# [Task statement]
When you answer, restate the entries below without altering anything.

BEGIN Input records

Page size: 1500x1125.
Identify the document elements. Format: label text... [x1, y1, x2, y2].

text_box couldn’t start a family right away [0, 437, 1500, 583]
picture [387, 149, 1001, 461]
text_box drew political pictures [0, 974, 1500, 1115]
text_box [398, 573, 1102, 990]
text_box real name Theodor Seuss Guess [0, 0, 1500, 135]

END Input records

# [Answer area]
Page size: 1500x1125.
Identify the document elements. Format: label text... [x1, y1, x2, y2].

text_box couldn’t start a family right away [0, 437, 1500, 583]
picture [387, 149, 1001, 461]
text_box drew political pictures [0, 974, 1500, 1115]
text_box [398, 573, 1102, 990]
text_box real name Theodor Seuss Guess [0, 0, 1500, 135]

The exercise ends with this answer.